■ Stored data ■
* * *
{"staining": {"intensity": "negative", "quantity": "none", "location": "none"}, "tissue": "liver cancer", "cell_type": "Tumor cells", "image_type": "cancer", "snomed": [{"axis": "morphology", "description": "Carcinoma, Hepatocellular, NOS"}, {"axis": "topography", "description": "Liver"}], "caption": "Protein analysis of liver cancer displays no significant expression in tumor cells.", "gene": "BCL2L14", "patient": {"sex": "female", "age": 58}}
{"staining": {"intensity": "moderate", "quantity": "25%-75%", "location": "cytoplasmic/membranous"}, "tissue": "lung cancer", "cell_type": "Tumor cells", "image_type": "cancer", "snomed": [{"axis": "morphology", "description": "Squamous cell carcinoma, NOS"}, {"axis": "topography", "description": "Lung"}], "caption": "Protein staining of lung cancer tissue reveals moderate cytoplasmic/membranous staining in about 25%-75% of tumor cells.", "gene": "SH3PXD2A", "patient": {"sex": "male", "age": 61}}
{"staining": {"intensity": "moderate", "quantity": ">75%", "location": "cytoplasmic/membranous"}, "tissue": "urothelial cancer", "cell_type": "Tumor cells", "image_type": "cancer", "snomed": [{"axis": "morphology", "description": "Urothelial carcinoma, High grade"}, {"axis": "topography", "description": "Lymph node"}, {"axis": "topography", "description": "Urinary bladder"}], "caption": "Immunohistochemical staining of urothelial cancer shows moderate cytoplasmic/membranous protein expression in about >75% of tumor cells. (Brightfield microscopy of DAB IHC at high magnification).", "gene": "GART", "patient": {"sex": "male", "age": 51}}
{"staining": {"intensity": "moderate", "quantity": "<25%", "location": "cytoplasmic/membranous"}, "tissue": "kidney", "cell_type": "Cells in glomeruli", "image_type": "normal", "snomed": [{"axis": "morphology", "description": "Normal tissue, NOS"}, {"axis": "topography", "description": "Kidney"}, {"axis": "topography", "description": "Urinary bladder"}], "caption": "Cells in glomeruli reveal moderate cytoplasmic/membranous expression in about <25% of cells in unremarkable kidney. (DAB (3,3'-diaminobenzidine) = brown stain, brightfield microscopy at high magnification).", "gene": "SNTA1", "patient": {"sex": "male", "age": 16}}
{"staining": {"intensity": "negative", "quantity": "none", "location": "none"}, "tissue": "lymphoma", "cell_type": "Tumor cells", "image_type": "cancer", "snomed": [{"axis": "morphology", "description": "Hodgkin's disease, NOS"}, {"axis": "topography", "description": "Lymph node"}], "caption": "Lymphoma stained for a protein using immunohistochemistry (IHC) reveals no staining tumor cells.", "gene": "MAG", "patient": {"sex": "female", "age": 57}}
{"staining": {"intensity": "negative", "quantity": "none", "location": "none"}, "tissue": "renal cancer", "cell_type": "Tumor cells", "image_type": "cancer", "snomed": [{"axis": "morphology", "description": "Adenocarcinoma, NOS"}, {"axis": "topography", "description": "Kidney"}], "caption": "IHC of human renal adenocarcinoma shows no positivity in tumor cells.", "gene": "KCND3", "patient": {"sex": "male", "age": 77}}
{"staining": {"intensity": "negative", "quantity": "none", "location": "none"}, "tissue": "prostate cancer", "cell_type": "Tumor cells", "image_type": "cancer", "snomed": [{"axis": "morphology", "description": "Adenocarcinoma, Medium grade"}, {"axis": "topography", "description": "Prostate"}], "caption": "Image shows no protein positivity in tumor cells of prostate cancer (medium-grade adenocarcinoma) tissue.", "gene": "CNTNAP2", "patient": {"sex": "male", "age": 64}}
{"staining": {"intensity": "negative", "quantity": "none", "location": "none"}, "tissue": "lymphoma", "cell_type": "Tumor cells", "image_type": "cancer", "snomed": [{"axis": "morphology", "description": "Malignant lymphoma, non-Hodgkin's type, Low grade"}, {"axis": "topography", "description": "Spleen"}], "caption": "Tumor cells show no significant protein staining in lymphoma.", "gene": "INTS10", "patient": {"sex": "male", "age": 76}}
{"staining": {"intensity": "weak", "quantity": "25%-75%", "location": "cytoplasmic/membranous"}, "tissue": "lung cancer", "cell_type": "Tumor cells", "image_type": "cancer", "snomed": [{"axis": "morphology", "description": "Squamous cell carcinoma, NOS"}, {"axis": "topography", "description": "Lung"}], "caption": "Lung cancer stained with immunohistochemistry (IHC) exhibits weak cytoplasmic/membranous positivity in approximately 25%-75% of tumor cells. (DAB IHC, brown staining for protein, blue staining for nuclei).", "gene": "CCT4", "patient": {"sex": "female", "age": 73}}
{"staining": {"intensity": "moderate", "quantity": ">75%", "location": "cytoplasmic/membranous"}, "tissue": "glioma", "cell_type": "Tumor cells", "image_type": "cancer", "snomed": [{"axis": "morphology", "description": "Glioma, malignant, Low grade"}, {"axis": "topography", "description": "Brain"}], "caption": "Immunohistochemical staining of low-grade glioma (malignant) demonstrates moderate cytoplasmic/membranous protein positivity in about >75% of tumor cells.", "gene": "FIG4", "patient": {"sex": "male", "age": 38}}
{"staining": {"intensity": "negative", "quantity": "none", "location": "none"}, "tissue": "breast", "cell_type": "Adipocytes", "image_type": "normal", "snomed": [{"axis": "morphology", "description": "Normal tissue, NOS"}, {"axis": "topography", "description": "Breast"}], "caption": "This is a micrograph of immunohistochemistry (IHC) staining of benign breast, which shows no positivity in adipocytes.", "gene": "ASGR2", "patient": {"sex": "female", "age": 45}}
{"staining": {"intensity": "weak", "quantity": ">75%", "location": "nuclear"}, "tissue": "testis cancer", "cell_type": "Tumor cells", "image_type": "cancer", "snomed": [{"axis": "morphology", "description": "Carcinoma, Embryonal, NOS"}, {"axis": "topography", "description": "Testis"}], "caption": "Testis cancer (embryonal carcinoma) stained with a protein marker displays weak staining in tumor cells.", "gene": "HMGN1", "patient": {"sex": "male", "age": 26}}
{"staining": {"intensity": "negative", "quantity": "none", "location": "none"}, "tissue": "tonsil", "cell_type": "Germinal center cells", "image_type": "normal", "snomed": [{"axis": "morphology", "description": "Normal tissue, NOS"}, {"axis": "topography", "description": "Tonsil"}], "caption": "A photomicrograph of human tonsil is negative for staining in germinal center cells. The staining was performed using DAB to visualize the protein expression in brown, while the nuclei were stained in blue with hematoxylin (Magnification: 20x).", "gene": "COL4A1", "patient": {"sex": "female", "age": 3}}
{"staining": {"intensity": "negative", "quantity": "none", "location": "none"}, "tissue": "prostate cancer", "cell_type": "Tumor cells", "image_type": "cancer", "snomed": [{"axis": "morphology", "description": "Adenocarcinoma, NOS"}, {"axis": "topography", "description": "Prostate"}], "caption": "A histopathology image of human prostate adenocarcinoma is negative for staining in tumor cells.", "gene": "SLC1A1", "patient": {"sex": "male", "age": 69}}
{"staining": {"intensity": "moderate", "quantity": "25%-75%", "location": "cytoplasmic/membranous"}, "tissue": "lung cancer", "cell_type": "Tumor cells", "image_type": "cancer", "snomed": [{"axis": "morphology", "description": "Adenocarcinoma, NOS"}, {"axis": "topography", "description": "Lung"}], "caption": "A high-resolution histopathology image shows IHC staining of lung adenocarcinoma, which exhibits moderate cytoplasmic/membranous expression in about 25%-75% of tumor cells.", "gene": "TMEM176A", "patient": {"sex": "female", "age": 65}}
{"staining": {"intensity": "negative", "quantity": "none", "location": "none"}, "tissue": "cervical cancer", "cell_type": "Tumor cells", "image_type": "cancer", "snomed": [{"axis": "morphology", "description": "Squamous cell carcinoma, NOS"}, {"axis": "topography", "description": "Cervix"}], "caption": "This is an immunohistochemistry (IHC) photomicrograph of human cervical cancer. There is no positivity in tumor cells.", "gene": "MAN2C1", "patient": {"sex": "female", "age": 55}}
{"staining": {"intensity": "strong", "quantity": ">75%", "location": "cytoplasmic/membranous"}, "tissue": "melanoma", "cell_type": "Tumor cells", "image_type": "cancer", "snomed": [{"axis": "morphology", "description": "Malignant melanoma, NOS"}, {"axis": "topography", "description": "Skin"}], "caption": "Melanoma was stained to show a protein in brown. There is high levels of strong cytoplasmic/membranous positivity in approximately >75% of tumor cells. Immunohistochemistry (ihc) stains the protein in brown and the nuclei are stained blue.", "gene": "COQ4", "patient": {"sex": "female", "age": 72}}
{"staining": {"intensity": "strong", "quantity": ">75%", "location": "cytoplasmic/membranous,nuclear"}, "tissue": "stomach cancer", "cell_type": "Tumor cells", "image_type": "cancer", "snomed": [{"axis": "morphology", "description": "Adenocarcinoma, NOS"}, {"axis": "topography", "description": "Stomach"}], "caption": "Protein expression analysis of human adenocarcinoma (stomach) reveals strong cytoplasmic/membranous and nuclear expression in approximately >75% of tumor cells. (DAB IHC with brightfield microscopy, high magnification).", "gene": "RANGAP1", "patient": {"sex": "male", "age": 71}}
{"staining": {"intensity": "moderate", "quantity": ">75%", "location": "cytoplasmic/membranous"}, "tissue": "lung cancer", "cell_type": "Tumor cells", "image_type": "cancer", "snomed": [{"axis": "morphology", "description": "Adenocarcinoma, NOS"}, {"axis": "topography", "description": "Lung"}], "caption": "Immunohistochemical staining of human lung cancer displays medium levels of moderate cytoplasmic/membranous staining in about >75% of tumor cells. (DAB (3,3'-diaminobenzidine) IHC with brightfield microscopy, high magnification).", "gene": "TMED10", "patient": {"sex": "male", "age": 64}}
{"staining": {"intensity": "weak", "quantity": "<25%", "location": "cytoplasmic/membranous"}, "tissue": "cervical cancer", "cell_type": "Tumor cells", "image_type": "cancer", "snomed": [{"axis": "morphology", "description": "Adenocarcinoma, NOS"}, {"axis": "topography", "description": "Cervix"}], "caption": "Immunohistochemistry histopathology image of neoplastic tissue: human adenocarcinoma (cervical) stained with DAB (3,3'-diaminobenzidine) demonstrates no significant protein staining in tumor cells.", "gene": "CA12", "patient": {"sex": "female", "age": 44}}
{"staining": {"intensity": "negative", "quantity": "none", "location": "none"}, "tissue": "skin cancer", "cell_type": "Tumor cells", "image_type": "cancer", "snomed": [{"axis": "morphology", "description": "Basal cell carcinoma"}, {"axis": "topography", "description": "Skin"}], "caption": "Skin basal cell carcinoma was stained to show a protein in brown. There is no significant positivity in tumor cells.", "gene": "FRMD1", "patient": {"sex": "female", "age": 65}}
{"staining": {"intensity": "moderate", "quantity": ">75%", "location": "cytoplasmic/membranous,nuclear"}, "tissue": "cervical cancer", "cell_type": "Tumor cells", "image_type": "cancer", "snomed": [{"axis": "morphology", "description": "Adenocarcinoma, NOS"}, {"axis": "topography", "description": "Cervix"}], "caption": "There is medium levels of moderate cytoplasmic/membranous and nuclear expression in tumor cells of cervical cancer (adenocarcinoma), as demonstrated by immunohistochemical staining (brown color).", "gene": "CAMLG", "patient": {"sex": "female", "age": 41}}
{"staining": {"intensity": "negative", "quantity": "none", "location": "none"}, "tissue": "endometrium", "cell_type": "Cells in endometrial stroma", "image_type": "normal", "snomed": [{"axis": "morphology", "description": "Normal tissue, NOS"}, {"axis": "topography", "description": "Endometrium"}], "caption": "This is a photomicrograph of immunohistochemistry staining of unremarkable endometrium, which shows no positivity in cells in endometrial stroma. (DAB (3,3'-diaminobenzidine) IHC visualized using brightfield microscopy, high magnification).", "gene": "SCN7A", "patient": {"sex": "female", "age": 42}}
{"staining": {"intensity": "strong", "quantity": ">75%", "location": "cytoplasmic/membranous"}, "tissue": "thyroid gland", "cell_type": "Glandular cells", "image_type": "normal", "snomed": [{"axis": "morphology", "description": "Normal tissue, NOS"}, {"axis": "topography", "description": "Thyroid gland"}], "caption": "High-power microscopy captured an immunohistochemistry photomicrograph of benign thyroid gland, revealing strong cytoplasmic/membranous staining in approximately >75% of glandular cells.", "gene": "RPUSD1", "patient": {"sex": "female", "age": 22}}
* * *
What you return should be exactly the lines above, starting at the one with "cell carcinoma was" and ending at the one with "is a photomicrograph", and nothing else.

■ REPLY TO THE EXERCISE ■
{"staining": {"intensity": "negative", "quantity": "none", "location": "none"}, "tissue": "skin cancer", "cell_type": "Tumor cells", "image_type": "cancer", "snomed": [{"axis": "morphology", "description": "Basal cell carcinoma"}, {"axis": "topography", "description": "Skin"}], "caption": "Skin basal cell carcinoma was stained to show a protein in brown. There is no significant positivity in tumor cells.", "gene": "FRMD1", "patient": {"sex": "female", "age": 65}}
{"staining": {"intensity": "moderate", "quantity": ">75%", "location": "cytoplasmic/membranous,nuclear"}, "tissue": "cervical cancer", "cell_type": "Tumor cells", "image_type": "cancer", "snomed": [{"axis": "morphology", "description": "Adenocarcinoma, NOS"}, {"axis": "topography", "description": "Cervix"}], "caption": "There is medium levels of moderate cytoplasmic/membranous and nuclear expression in tumor cells of cervical cancer (adenocarcinoma), as demonstrated by immunohistochemical staining (brown color).", "gene": "CAMLG", "patient": {"sex": "female", "age": 41}}
{"staining": {"intensity": "negative", "quantity": "none", "location": "none"}, "tissue": "endometrium", "cell_type": "Cells in endometrial stroma", "image_type": "normal", "snomed": [{"axis": "morphology", "description": "Normal tissue, NOS"}, {"axis": "topography", "description": "Endometrium"}], "caption": "This is a photomicrograph of immunohistochemistry staining of unremarkable endometrium, which shows no positivity in cells in endometrial stroma. (DAB (3,3'-diaminobenzidine) IHC visualized using brightfield microscopy, high magnification).", "gene": "SCN7A", "patient": {"sex": "female", "age": 42}}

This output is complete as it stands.